It seems highly unlikely that the University of Kent is the only UK university “considering” reducing the baseline time that academic staff have for research from 40 per cent to 20 per cent of total working hours. Indeed, the University of Exeter did so more than a decade ago, and Kent’s consultation, announced earlier this month, seems unlikely to alter its intention given the financial strife it finds itself in.
It has long been accepted that teaching income subsidises university research. But this principle is now under question in England as tuition fees for home undergraduates no longer cover teaching costs. Kent’s solution seems to be to get academic staff to teach more and force them to compete for research funding if they need more time for research. This has bleak implications for academic freedom.

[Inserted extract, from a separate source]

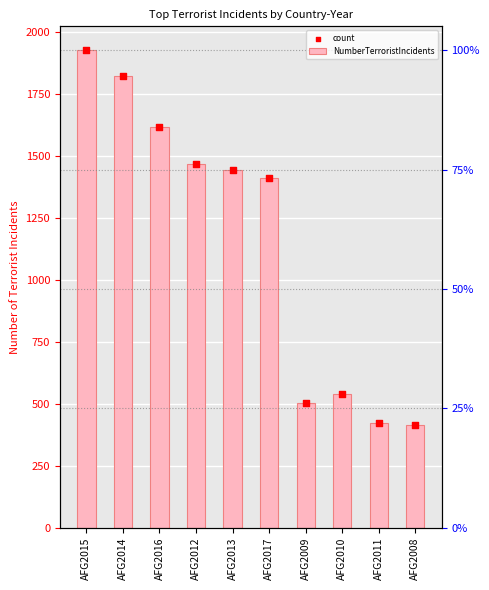

At how many categories does at least one series exceed 1235?

6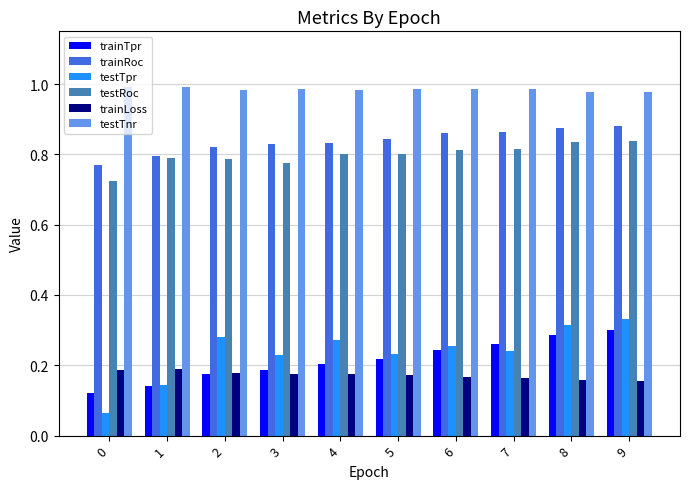

What is the sum of all trainRoc values?

8.4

In terms of research, academic freedom has been defined by Terence Karran and Lucy Mallinson as the freedom to determine what shall be researched, how and why, and “to determine the avenues and modes…of disseminating research findings”. Making research highly reliant on grants contradicts this definition since it will give funders an outsized influence on what research questions are pursued, what theoretical approaches are favoured and what methodologies are most appropriate.
In some hard sciences, grants are, of course, vital. But this is not always true for the social sciences or the humanities. Often, what we most need is the time to think. But the equivalent of one day a week is insufficient to produce world-class research, particularly since the demands of teaching are also outgrowing the nominal time allocated to it. Hence, much of the 20 per cent of academic time set aside for research will be devoted to writing grant applications, in which we may have little intrinsic interest.

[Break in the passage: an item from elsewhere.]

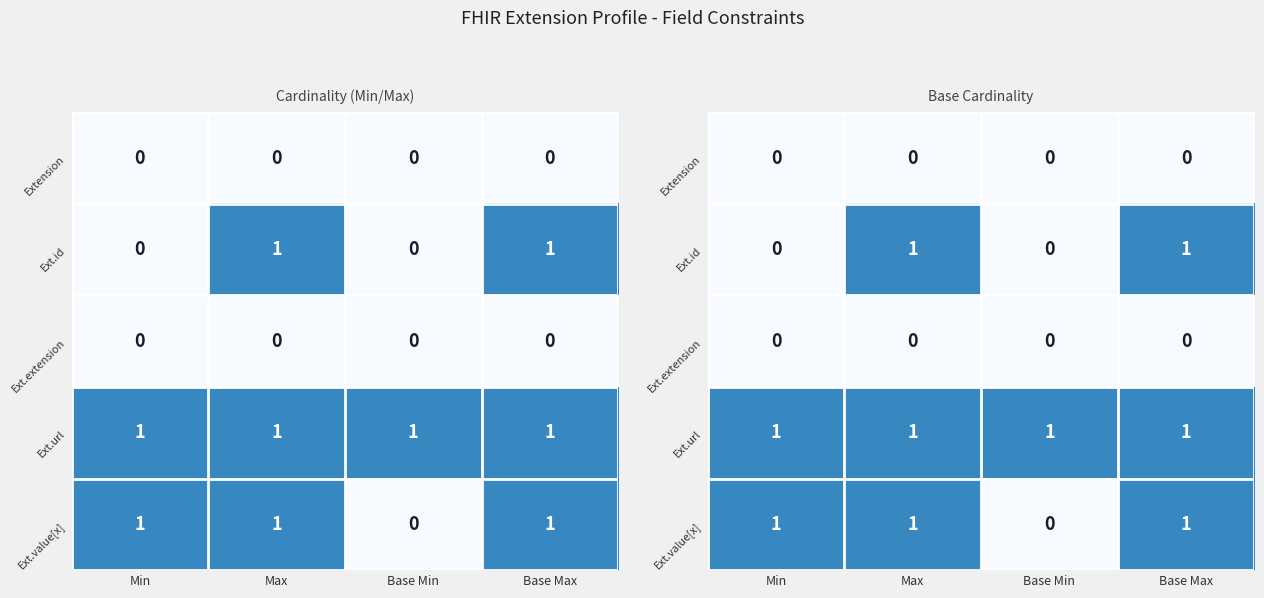

At which category is the sum across all series the highest?

Max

Nor are those applications likely to succeed. To take just one example, the success rate for the Economic and Social Research Council’s responsive mode grants in 2022-23 was a miserable 11.7 per cent. If more people apply, this rate will fall even lower. Yet the outlay on making applications that have virtually no chance of success seems to go wholly uncosted.
Of course, research councils are not the only source of funding. Why, critics might say, don’t we seek industry funding instead? Many already do. In the US, the National Science Foundation reports that the corporate sector funds 36 per cent of basic research, close to the 40 per cent share from the federal government. This is often advantageous, but it also has disadvantages. When companies fund academic research, they understandably want measurable benefits, and the quicker the better. But this can skew projects away from what is of intrinsic interest to academics. Would Boeing currently be interested in funding research into bad decision-making and aeroplane accidents? I may remain theoretically free to do that research, but if I am reliant on corporate funding, I will likely be barred in practice.
Facing fearful odds, I know what many will do: work even harder. After all, I very much doubt that universities that reduce research time allocations will also reduce their Research Excellence Framework (REF) expectations. But everyone has a breaking point. Meanwhile, early-career researchers, witnessing their more senior colleagues’ well-being crumble, will be even less incentivised to pursue an academic career, with damaging long-term consequences.
The critics of cross-subsidising research tend to forget that research cross-subsidises teaching reputationally. It feeds into the university ranking systems by which students – especially high-fee-paying international students – are heavily influenced when deciding where to study. Hence, diminishing cross-subsidisation will undermine the foundations on which the whole system depends.
The real challenge is to move higher education funding on to a more sustainable basis. Honest conversations about trade-offs are needed, including about who should foot the bill. There are many demands on public funds, but it would be tragic if this debate only started when the damage done to our universities is irreparable.
Dennis Tourish is professor of leadership and organisation studies at the University of Sussex Business School, and a former staff member at the University of Kent. His most recent book is Management Studies in Crisis: Fraud, Deception and Meaningless Research (CUP, 2019).